[RECORDS FOR THE TASK]

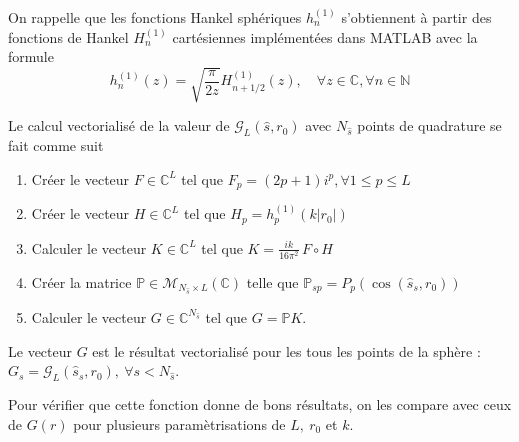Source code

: \documentclass[11pt]{article}
\newcommand{\C}{\mathbb{C}}
\newcommand{\N}{\mathbb{N}}
\newcommand{\hs}{\hat{s}}
\newcommand{\lG}{\mathcal{G}}
\begin{document}
On rappelle que les fonctions Hankel sphériques $h^{(1)}_n$ s'obtiennent à partir des fonctions de Hankel $H^{(1)}_n$ cartésiennes
implémentées dans MATLAB avec la formule
\[
  h^{(1)}_n(z) = \sqrt{\frac{\pi}{2z}}H^{(1)}_{n+1/2}(z), \quad \forall z \in \C, \forall n \in \N
\]

Le calcul vectorialisé de la valeur de $\lG_L(\hs, r_0)$ avec $N_{\hs}$ points de quadrature se fait comme suit
\begin{enumerate}
\item Créer le vecteur $F\in\C^L$ tel que $F_p = (2p+1) i^p, \forall 1\leq p \leq L $ 
\item Créer le vecteur $H\in\C^L$ tel que $H_p = h^{(1)}_p(k|r_0|)$
\item Calculer le vecteur $K\in\C^L$ tel que $K = \frac{i k}{16 \pi^2}\,F \circ H$
\item Créer la matrice $\mathbb{P}\in\mathcal{M}_{N_{\hs}\times L}(\C)$ telle que $\mathbb{P}_{sp} = P_p(\cos(\hs_s, r_0))$
\item Calculer le vecteur $G\in\C^{N_{\hs}}$ tel que $G = \mathbb{P}K$.
\end{enumerate}
Le vecteur $G$ est le résultat vectorialisé pour les tous les points de la sphère : $G_s = \lG_L(\hs_s, r_0), ~ \forall s<N_{\hs}$.


Pour vérifier que cette fonction donne de bons résultats, on les compare avec ceux de $G(r)$ pour plusieurs paramètrisations de $L,~ r_0$
et $k$.
\end{document}
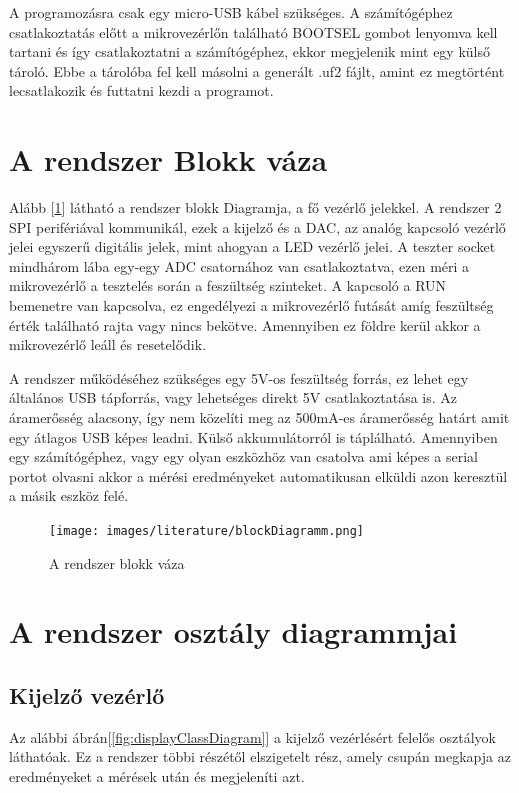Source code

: A programozásra csak egy micro-USB kábel szükséges. A számítógéphez csatlakoztatás előtt
a mikrovezérlőn található BOOTSEL gombot lenyomva kell tartani és így csatlakoztatni a
számítógéphez, ekkor megjelenik mint egy külső tároló. Ebbe a tárolóba fel kell másolni
a generált .uf2 fájlt, amint ez megtörtént lecsatlakozik és futtatni kezdi a programot.

\section{A rendszer Blokk váza}

Alább [\ref{fig:blockDiagramm}] látható a rendszer blokk Diagramja, a fő vezérlő jelekkel.
A rendszer 2 SPI perifériával kommunikál, ezek a kijelző és a DAC, az analóg kapcsoló vezérlő jelei 
egyszerű digitális jelek, mint ahogyan a LED vezérlő jelei. A teszter socket mindhárom lába egy-egy ADC
csatornához van csatlakoztatva, ezen méri a mikrovezérlő a tesztelés során a feszültség szinteket.
A kapcsoló a RUN bemenetre van kapcsolva, ez engedélyezi a mikrovezérlő futását amíg feszültség érték 
található rajta vagy nincs bekötve. Amennyiben ez földre kerül akkor a mikrovezérlő leáll és resetelődik.

A rendszer működéséhez szükséges egy 5V-os feszültség forrás, ez lehet egy általános USB
tápforrás, vagy lehetséges direkt 5V csatlakoztatása is. Az áramerősség alacsony, így nem közelíti
meg az 500mA-es áramerősség határt amit egy átlagos USB képes leadni. Külső akkumulátorról
is táplálható. Amennyiben egy számítógéphez, vagy egy olyan eszközhöz van csatolva ami képes 
a serial portot olvasni akkor a mérési eredményeket automatikusan elküldi azon keresztül a 
másik eszköz felé. 


\begin{figure}[h]
    \centering
    \texttt{[image: images/literature/blockDiagramm.png]}
    \caption{A rendszer blokk váza}
    \label{fig:blockDiagramm}
\end{figure}

\section{A rendszer osztály diagrammjai}

\subsection{Kijelző vezérlő}

Az alábbi ábrán[\ref{fig:displayClassDiagram}] a kijelző vezérlésért felelős osztályok láthatóak.
Ez a rendszer többi részétől elszigetelt rész, amely csupán 
megkapja az eredményeket a mérések után és megjeleníti azt.



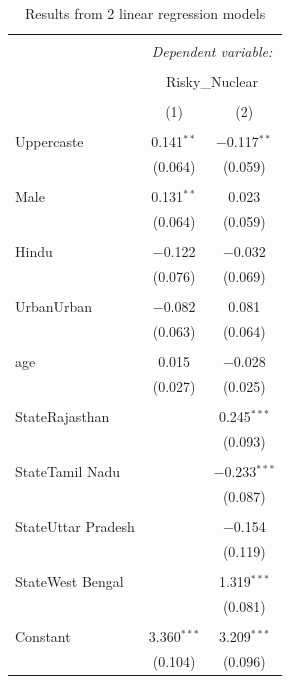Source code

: \documentclass[
]{article}
\begin{document}
\begin{table}[!htbp] \centering 
  \caption{Results from 2 linear regression models} 
  \label{} 
\begin{tabular}{@{\extracolsep{5pt}}lcc} 
\\[-1.8ex]\hline 
\hline \\[-1.8ex] 
 & \multicolumn{2}{c}{\textit{Dependent variable:}} \\ 
\cline{2-3} 
\\[-1.8ex] & \multicolumn{2}{c}{Risky\_Nuclear} \\ 
\\[-1.8ex] & (1) & (2)\\ 
\hline \\[-1.8ex] 
 Uppercaste & 0.141$^{**}$ & $-$0.117$^{**}$ \\ 
  & (0.064) & (0.059) \\ 
  & & \\ 
 Male & 0.131$^{**}$ & 0.023 \\ 
  & (0.064) & (0.059) \\ 
  & & \\ 
 Hindu & $-$0.122 & $-$0.032 \\ 
  & (0.076) & (0.069) \\ 
  & & \\ 
 UrbanUrban & $-$0.082 & 0.081 \\ 
  & (0.063) & (0.064) \\ 
  & & \\ 
 age & 0.015 & $-$0.028 \\ 
  & (0.027) & (0.025) \\ 
  & & \\ 
 StateRajasthan &  & 0.245$^{***}$ \\ 
  &  & (0.093) \\ 
  & & \\ 
 StateTamil Nadu &  & $-$0.233$^{***}$ \\ 
  &  & (0.087) \\ 
  & & \\ 
 StateUttar Pradesh &  & $-$0.154 \\ 
  &  & (0.119) \\ 
  & & \\ 
 StateWest Bengal &  & 1.319$^{***}$ \\ 
  &  & (0.081) \\ 
  & & \\ 
 Constant & 3.360$^{***}$ & 3.209$^{***}$ \\ 
  & (0.104) & (0.096) \\ 

\end{tabular}
\end{table}
\end{document}
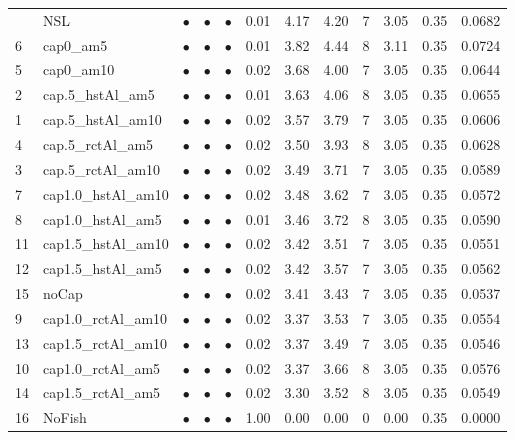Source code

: \documentclass[11pt]{book}
\begin{document}
\begin{landscape}
\begin{longtable}[t]{llcccccccccc}
\midrule
\endhead
\
\endfoot
\bottomrule
\endlastfoot
17 & NSL & $\bullet$ & $\bullet$ & $\bullet$ & 0.01 & 4.17 & 4.20 & 7 & 3.05 & 0.35 & 0.0682\\
6 & cap0\_am5 & $\bullet$ & $\bullet$ & $\bullet$ & 0.01 & 3.82 & 4.44 & 8 & 3.11 & 0.35 & 0.0724\\
5 & cap0\_am10 & $\bullet$ & $\bullet$ & $\bullet$ & 0.02 & 3.68 & 4.00 & 7 & 3.05 & 0.35 & 0.0644\\
2 & cap.5\_hstAl\_am5 & $\bullet$ & $\bullet$ & $\bullet$ & 0.01 & 3.63 & 4.06 & 8 & 3.05 & 0.35 & 0.0655\\
1 & cap.5\_hstAl\_am10 & $\bullet$ & $\bullet$ & $\bullet$ & 0.02 & 3.57 & 3.79 & 7 & 3.05 & 0.35 & 0.0606\\
4 & cap.5\_rctAl\_am5 & $\bullet$ & $\bullet$ & $\bullet$ & 0.02 & 3.50 & 3.93 & 8 & 3.05 & 0.35 & 0.0628\\
3 & cap.5\_rctAl\_am10 & $\bullet$ & $\bullet$ & $\bullet$ & 0.02 & 3.49 & 3.71 & 7 & 3.05 & 0.35 & 0.0589\\
7 & cap1.0\_hstAl\_am10 & $\bullet$ & $\bullet$ & $\bullet$ & 0.02 & 3.48 & 3.62 & 7 & 3.05 & 0.35 & 0.0572\\
8 & cap1.0\_hstAl\_am5 & $\bullet$ & $\bullet$ & $\bullet$ & 0.01 & 3.46 & 3.72 & 8 & 3.05 & 0.35 & 0.0590\\
11 & cap1.5\_hstAl\_am10 & $\bullet$ & $\bullet$ & $\bullet$ & 0.02 & 3.42 & 3.51 & 7 & 3.05 & 0.35 & 0.0551\\
12 & cap1.5\_hstAl\_am5 & $\bullet$ & $\bullet$ & $\bullet$ & 0.02 & 3.42 & 3.57 & 7 & 3.05 & 0.35 & 0.0562\\
15 & noCap & $\bullet$ & $\bullet$ & $\bullet$ & 0.02 & 3.41 & 3.43 & 7 & 3.05 & 0.35 & 0.0537\\
9 & cap1.0\_rctAl\_am10 & $\bullet$ & $\bullet$ & $\bullet$ & 0.02 & 3.37 & 3.53 & 7 & 3.05 & 0.35 & 0.0554\\
13 & cap1.5\_rctAl\_am10 & $\bullet$ & $\bullet$ & $\bullet$ & 0.02 & 3.37 & 3.49 & 7 & 3.05 & 0.35 & 0.0546\\
10 & cap1.0\_rctAl\_am5 & $\bullet$ & $\bullet$ & $\bullet$ & 0.02 & 3.37 & 3.66 & 8 & 3.05 & 0.35 & 0.0576\\
14 & cap1.5\_rctAl\_am5 & $\bullet$ & $\bullet$ & $\bullet$ & 0.02 & 3.30 & 3.52 & 8 & 3.05 & 0.35 & 0.0549\\
16 & NoFish & $\bullet$ & $\bullet$ & $\bullet$ & 1.00 & 0.00 & 0.00 & 0 & 0.00 & 0.35 & 0.0000\\*
\end{longtable}
\end{landscape}
\endgroup{}
\end{document}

[/RECORDS FOR THE TASK]

TASK TO COMPLETE »
Where a line above contains the word "vagy", show that line.

ANSWER SPACE »
található rajta vagy nincs bekötve. Amennyiben ez földre kerül akkor a mikrovezérlő leáll és resetelődik.
tápforrás, vagy lehetséges direkt 5V csatlakoztatása is. Az áramerősség alacsony, így nem közelíti
is táplálható. Amennyiben egy számítógéphez, vagy egy olyan eszközhöz van csatolva ami képes 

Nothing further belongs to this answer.